══ TEXT ══

Unless the causal chain is grounded in some sort of "first cause", which is necessarily existing and is the root of causal mechanisms as well, then we are forced to accept the mechanisms of causation as "brute facts".

   

   What is the difference between a "first cause" and a "brute fact"?

   

   
The point, though, is that there are some things that must exist necessarily (because not everything can be contingent)

   

   I do not see why everything cannot be contingent. Forgive me if I missed or forgot something.

   

   
[with regard to the naturalist's Superverse] But would you agree with me that the number of universes would have to be infinite?  If there exists only a finite number N of universes, we have to ask why N and not N+1 or N-1.

   

   No, I don't see why the number of universes would have to be infinite. It would be, as you hint, arbitrary to imagine the Superverse containing any finite number of universes--if N, why not N+1? This only presents a problem if you start off your argument by assuming that there exists, at the root of things, something called a "necessary cause", which is defined as something that must exist, and could not have been different. I reject that assumption. Starting off your argument by saying that everything is either "necessary" or "contingent", and then assuming that there must be a necessary root cause, seems unreasonable to me. My Superverse idea does not seek to solve the problem of causation by fitting your definition of a "necessary" cause. It circumvents the issue by being infinitely old.

═══
══ DATA ROWS ══

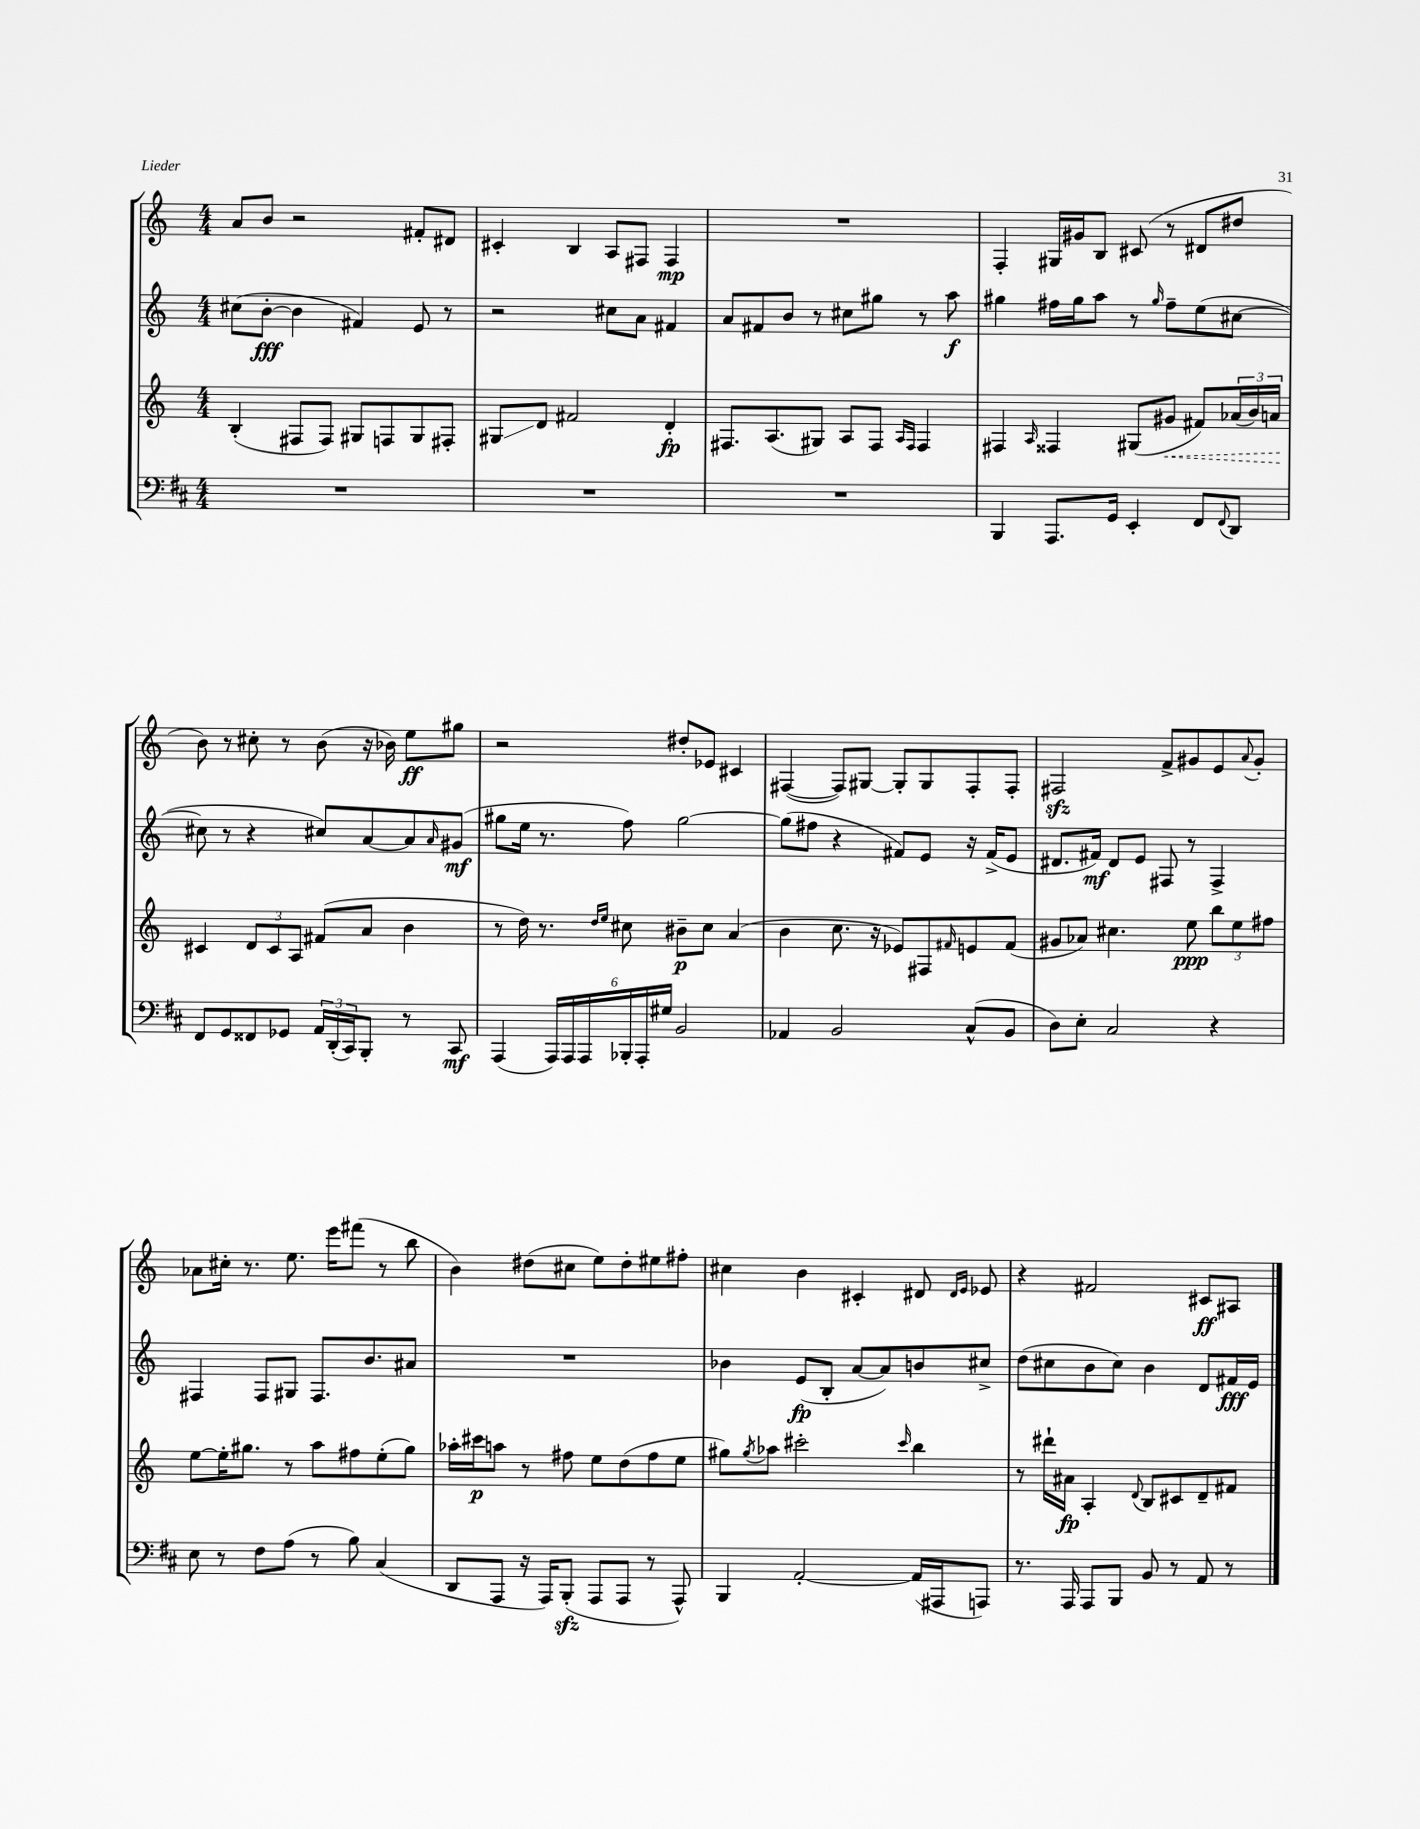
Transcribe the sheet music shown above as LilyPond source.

<<
\new StaffGroup <<
\new Staff = "s0" {
    \clef treble \key c \major \numericTimeSignature \time 4/4
    a'8 b'8 r2 fis'8-. dis'8 |
    cis'4-. b4 a8 fis8 fis4\mp |
    R1 |
    f4-. gis16 gis'16 b8 cis'8( r8 dis'8 dis''8 |
    b'8) r8 cis''8-. r8 b'8( r16 bes'16) e''8\ff gis''8 |
    r2 dis''8-. ees'8 cis'4 |
    fis4~( fis8) gis8~ gis8-. gis8 fis8-. fis8-. |
    fis2\sfz f'8-> gis'8 e'8 \appoggiatura { a'8 } gis'8-. |
    aes'8 cis''16-. r8. e''8. e'''16 fis'''8( r8 b''8 |
    b'4) dis''8( cis''8 e''8) dis''8-. eis''8 fis''8-. |
    cis''4 b'4 cis'4-. dis'8 \grace { dis'16 e'16 } ees'8 |
    r4 fis'2 cis'8\ff ais8 \bar "|." |
}
\new Staff = "s1" {
    \clef treble \key c \major \numericTimeSignature \time 4/4
    cis''8( b'8~-.\fff b'4 fis'4) e'8 r8 |
    r2 cis''8 a'8 fis'4 |
    a'8 fis'8 b'8 r8 cis''8 gis''8 r8 a''8\f |
    gis''4 fis''16 gis''16 a''8 r8 \grace { gis''16 } fis''8-- e''8( cis''8~ |
    cis''8 r8 r4 cis''8) a'8~ a'8 \grace { a'16 } gis'8\mf( |
    gis''8 e''16 r8. f''8) gis''2~ |
    gis''8( fis''8 r4 fis'8) e'8 r16 fis'16->( e'8 |
    dis'8. fis'16\mf) dis'8 e'8 fis8 r8 fis4-> |
    fis4 fis8 gis8 fis8. b'8. ais'8 |
    R1 |
    bes'4 e'8\fp( b8-. a'8~ a'8) b'8 cis''8-> |
    d''8( cis''8 b'8 cis''8) b'4 d'8 fis'16\fff e'16 \bar "|." |
}
\new Staff = "s2" {
    \clef treble \key c \major \numericTimeSignature \time 4/4
    b4-.( fis8 fis8) gis8 f8 gis8 fis8-. |
    gis8\glissando d'8 fis'2 d'4-.\fp |
    fis8. a8.( gis8) a8 fis8 \grace { a16 fis16 } fis4 |
    fis4 \grace { a16 } fisis4 gis8( \once \override Hairpin.style = #'dashed-line gis'8\< fis'8) \tuplet 3/2 { aes'16( b'16) a'16\! } |
    cis'4 \tuplet 3/2 { d'8 cis'8 a8 } fis'8( a'8 b'4 |
    r8 d''16) r8. \grace { d''16 e''16 } cis''8 bis'8--\p cis''8 a'4( |
    b'4 c''8. r16 ees'8) fis8 \grace { fis'16 } e'8 fis'8( |
    gis'8 aes'8) cis''4. e''8\ppp \tuplet 3/2 { b''8 e''8 fis''8 } |
    e''8~ e''16-. gis''8. r8 a''8 fis''8 e''8-.( gis''8) |
    aes''16-. cis'''16\p a''8 r8 fis''8 e''8 d''8( fis''8 e''8 |
    gis''8) \acciaccatura { gis''8 } aes''8 cis'''2-. \grace { cis'''16 } b''4 |
    r8 dis'''16-! ais'16\fp a4-. \appoggiatura { d'8 } b8 cis'8 d'8-- fis'8 \bar "|." |
}
\new Staff = "s3" {
    \clef bass \key d \major \numericTimeSignature \time 4/4
    R1 |
    R1 |
    R1 |
    b,,4 a,,8. g,16 e,4-. fis,8 \appoggiatura { fis,8 } d,8 |
    fis,8 g,8 fisis,8 ges,8 \tuplet 3/2 { a,16 d,16-.( cis,16) } b,,8-. r8 cis,8\mf |
    a,,4( \tuplet 6/4 { a,,16) a,,16 a,,16 bes,,16-. a,,16-. gis16 } b,2 |
    aes,4 b,2 cis8-^( b,8 |
    d8) e8-. cis2 r4 |
    e8 r8 fis8 a8( r8 b8) cis4( |
    d,8 a,,8 r16 a,,16) b,,8-.\sfz( a,,8 a,,8 r8 a,,8-^) |
    b,,4 a,2~-. a,16( ais,,16 a,,8) |
    r8. a,,16 a,,8 b,,8 b,8 r8 a,8 r8 \bar "|." |
}
>>
>>
\layout { \context { \Score \remove "Bar_number_engraver" } }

═══

TASK REQUIREMENTS >>
1) In the text on first causes, rewrite the paragraph beginning "No, I don't see why the number of universes" as a short bulleted list that keeps its main points.
2) Answer these questions from the text on first causes, giving each answer on its own line and labeling it with the same letter:
(a) Unless the causal chain is grounded in a "first cause", what does the opening sentence say we are forced to accept the mechanisms of causation as?
(b) In the line beginning "The point, though", why must some things exist necessarily?
(c) According to the final paragraph, what property lets the Superverse circumvent the issue?
3) From the text on first causes, return the part that opens with the words containing "What is the" and closes with "can be contingent)", copied without any changes.

SOLUTION SET >>
1)
- The number of universes in the Superverse does not have to be infinite.
- Picking any finite number would be arbitrary (if N, why not N+1?).
- That is a problem only if one first assumes there is a "necessary cause" that must exist and could not have been different.
- The writer rejects that assumption. The writer finds it unreasonable to divide everything into "necessary" or "contingent" and then assume a necessary root cause.
- The Superverse does not try to meet that definition of a "necessary" cause. It avoids the issue by being infinitely old.

2)
(a) As "brute facts".
(b) Because not everything can be contingent.
(c) Being infinitely old.

3)
What is the difference between a "first cause" and a "brute fact"?

   

   
The point, though, is that there are some things that must exist necessarily (because not everything can be contingent)